> [Passage to read]:
========

- Top lender Commonwealth Bank of Australia lost up to 1.3%, weighing on the benchmark.
Australian shares rose on Tuesday to their highest in nearly a year, driven by BHP Group after the miner posted strong profit and declared a record interim dividend, while a surge in commodity prices further lifted mining and energy stocks.
The S&P/ASX 200 index was up 0.3% at 6,888.3 by 2330 GMT. It rose up to 0.7% earlier in the session to hit 6,913.70, its highest since Feb. 25, 2020.
Miners were the biggest boosts to the benchmark, jumping 1.7% to their highest since Jan. 27.
BHP Group rose 2.5% on reporting its best first-half profit in seven years and declaring a record interim dividend. It also said it expects strong Chinese demand to continue in 2021.
"The stronger report (from BHP) against a backdrop of growth positive moves overnight should see a constructive start to Asia Pacific trading today," said Michael McCarthy, chief market strategist at CMC Markets and Stockbroking.
Rio Tinto and Fortescue Metals Group, which are scheduled to release their results later in the week, advanced as much as 3.8% and 1.7%, respectively.

========

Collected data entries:
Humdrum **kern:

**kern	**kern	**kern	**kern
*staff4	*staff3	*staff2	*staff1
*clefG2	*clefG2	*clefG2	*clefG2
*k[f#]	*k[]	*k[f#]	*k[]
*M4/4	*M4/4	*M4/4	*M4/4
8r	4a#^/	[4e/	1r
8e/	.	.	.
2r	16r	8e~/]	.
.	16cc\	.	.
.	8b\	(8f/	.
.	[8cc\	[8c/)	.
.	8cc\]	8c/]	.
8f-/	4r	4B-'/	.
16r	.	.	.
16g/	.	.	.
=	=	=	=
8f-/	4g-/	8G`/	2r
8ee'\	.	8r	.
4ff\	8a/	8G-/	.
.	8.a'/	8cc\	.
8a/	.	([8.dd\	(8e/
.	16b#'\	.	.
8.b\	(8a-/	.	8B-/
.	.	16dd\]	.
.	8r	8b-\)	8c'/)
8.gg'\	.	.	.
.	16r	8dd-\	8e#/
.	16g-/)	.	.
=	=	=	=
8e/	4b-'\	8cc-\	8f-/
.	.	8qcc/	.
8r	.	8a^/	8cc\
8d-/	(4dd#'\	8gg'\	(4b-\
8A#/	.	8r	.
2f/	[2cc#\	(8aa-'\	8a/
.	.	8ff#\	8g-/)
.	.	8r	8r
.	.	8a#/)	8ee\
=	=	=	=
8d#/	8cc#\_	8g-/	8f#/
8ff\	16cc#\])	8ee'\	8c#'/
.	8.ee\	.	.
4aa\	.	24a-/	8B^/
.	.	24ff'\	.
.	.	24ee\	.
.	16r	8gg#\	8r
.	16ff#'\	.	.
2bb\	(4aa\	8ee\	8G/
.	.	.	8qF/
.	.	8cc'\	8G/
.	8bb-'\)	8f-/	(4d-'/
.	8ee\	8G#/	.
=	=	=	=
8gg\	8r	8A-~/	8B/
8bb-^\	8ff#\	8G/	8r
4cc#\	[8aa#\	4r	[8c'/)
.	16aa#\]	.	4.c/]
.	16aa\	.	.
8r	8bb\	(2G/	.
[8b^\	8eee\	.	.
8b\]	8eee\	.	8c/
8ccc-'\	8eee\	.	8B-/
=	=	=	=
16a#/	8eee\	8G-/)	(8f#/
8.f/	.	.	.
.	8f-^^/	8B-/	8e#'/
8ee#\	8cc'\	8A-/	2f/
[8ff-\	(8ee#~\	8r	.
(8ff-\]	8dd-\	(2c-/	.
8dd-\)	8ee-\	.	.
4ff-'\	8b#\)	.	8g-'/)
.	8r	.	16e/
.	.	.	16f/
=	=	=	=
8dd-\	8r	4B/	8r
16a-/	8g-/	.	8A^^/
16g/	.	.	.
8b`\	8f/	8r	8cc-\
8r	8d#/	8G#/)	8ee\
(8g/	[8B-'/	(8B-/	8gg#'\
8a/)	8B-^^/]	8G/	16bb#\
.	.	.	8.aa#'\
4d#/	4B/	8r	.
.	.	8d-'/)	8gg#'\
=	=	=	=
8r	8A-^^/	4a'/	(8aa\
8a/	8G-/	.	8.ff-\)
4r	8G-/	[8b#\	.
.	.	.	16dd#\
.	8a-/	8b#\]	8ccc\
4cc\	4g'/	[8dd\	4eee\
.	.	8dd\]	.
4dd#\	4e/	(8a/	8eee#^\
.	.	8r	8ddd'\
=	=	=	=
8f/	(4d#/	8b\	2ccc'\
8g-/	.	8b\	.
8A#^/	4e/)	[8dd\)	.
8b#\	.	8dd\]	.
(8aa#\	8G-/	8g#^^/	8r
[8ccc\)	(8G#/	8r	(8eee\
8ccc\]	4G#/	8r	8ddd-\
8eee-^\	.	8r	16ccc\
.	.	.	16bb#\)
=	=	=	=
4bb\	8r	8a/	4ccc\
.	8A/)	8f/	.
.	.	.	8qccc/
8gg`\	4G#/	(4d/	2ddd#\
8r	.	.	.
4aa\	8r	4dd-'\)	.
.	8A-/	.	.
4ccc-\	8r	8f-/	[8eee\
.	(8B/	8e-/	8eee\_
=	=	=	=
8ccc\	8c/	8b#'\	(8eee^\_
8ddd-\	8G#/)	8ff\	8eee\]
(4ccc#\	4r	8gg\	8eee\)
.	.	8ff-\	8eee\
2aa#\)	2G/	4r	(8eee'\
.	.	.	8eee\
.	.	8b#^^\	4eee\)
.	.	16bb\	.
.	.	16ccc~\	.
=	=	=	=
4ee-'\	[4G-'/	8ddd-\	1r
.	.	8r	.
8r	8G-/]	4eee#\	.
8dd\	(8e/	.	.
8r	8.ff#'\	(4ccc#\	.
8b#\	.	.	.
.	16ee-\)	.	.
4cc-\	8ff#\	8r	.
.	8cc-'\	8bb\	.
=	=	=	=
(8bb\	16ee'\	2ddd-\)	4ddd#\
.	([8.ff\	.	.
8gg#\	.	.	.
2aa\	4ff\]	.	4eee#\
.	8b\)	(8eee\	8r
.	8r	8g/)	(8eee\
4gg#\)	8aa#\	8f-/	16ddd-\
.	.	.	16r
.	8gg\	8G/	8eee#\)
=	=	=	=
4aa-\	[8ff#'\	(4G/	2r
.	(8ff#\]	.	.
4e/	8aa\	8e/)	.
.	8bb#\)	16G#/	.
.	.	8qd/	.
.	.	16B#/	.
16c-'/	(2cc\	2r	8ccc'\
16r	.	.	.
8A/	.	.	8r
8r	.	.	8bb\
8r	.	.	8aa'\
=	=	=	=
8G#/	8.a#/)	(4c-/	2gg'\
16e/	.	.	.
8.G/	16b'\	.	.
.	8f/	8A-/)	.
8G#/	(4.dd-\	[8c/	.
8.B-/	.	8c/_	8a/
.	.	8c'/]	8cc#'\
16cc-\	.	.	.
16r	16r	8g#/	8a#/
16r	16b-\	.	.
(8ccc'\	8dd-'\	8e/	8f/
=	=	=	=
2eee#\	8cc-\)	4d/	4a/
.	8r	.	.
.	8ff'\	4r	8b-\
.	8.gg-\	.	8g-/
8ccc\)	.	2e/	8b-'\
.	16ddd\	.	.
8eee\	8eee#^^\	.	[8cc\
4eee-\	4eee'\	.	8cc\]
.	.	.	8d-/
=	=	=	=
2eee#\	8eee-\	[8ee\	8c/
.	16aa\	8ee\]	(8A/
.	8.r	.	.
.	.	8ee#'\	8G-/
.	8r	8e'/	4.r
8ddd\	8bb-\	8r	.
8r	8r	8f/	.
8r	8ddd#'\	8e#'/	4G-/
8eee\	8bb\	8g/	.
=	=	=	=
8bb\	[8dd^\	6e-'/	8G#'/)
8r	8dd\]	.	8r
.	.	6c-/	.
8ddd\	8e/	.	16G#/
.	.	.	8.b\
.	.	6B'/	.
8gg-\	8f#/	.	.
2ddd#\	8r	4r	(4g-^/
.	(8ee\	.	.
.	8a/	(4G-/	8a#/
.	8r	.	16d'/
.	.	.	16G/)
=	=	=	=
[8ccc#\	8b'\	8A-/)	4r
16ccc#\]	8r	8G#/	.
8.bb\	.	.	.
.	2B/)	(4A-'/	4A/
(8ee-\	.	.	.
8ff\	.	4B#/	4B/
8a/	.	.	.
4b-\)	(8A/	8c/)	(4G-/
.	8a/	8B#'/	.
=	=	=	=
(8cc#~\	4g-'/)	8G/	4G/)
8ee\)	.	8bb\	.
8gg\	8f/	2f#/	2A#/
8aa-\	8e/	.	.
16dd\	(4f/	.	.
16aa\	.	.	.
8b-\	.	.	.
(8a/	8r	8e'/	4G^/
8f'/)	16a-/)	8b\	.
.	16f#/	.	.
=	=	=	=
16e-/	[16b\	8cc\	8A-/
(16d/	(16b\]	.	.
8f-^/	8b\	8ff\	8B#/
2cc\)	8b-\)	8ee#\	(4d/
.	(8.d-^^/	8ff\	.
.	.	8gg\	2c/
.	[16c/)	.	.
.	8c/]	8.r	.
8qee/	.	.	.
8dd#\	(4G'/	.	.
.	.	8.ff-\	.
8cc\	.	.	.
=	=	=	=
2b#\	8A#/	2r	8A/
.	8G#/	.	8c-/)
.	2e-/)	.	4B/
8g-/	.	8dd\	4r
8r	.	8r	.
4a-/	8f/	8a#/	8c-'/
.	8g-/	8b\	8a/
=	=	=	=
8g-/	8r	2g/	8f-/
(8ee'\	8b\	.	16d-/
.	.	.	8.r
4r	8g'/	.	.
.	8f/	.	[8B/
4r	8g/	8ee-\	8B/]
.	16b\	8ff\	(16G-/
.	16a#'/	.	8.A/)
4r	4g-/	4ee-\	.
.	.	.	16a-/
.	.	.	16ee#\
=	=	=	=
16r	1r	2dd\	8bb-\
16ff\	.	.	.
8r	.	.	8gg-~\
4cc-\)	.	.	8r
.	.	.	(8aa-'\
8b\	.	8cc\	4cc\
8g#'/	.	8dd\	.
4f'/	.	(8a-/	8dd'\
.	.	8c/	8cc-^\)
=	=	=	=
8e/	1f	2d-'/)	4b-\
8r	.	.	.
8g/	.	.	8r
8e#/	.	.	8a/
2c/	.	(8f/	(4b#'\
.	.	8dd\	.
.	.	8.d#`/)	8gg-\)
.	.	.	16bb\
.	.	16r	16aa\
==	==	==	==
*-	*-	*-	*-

========

> [Task set]:
(a) Transcribe the portion of the report on Australian shares that begins at the words "- Top lender" and stops after "Feb. 25, 2020.".
(b) Pick up the report on Australian shares and continue it after its last sentence.
The data come from a separate source.

> [Answers provided]:
(a)
- Top lender Commonwealth Bank of Australia lost up to 1.3%, weighing on the benchmark.
Australian shares rose on Tuesday to their highest in nearly a year, driven by BHP Group after the miner posted strong profit and declared a record interim dividend, while a surge in commodity prices further lifted mining and energy stocks.
The S&P/ASX 200 index was up 0.3% at 6,888.3 by 2330 GMT. It rose up to 0.7% earlier in the session to hit 6,913.70, its highest since Feb. 25, 2020.

(b)
Miners were also helped by strong copper prices, which jumped to their highest since 2012 on Monday.
Financials gained 1.1%, with three of the "Big Four" banks trading in positive territory.
Shares of the country's second-biggest lender, National Australia Bank, were up 2.3% after the bank posted a pickup in first-quarter profit from the previous two quarters, and pointed to encouraging signs on the economy.
Top lender Commonwealth Bank of Australia lost up to 1.3%, weighing on the benchmark.
Among other gainers, energy stocks climbed as much as 1.6%, pushed by an overnight jump in oil prices as COVID-19 vaccine rollouts promised to revive demand.
In New Zealand, the benchmark S&P/NZX 50 index bounced back, rising as much as 0.8% to 12,608.27.